YOUR OBJECTIVE: Take the entries below and print only the lines from the one with "BİSİYON, Samsun ilindeki apartman" through the one with "İcra Takibi", exactly as they stand, both ends included.
== Segment start ==
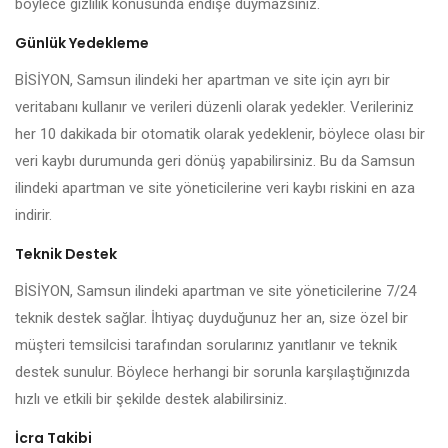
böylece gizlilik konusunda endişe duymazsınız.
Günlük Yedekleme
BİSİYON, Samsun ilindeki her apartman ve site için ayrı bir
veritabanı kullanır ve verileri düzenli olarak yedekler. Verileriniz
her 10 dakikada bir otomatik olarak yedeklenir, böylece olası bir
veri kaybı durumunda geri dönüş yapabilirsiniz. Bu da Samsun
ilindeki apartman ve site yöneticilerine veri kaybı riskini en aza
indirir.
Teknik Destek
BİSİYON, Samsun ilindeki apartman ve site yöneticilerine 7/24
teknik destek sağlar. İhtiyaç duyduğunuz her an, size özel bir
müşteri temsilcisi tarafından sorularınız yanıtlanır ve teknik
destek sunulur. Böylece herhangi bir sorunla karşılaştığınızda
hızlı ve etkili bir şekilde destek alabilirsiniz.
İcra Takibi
== Segment end ==
== Segment start ==
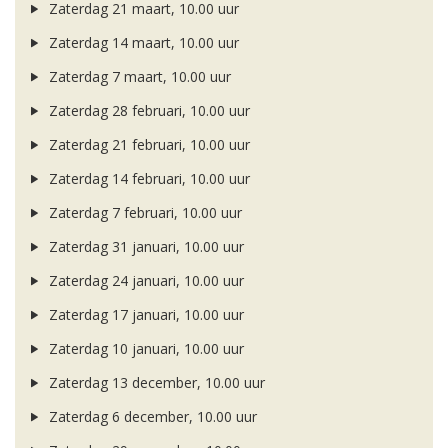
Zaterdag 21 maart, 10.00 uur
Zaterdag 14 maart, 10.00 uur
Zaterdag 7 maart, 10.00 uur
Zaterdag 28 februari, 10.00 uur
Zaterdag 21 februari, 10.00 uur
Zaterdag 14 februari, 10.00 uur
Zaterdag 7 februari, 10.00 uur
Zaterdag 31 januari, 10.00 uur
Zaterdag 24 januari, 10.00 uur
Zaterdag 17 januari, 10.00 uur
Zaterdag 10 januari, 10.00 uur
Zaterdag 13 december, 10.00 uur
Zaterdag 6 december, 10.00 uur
== Segment end ==
PROBLEM SOLUTION:
BİSİYON, Samsun ilindeki apartman ve site yöneticilerine 7/24
teknik destek sağlar. İhtiyaç duyduğunuz her an, size özel bir
müşteri temsilcisi tarafından sorularınız yanıtlanır ve teknik
destek sunulur. Böylece herhangi bir sorunla karşılaştığınızda
hızlı ve etkili bir şekilde destek alabilirsiniz.
İcra Takibi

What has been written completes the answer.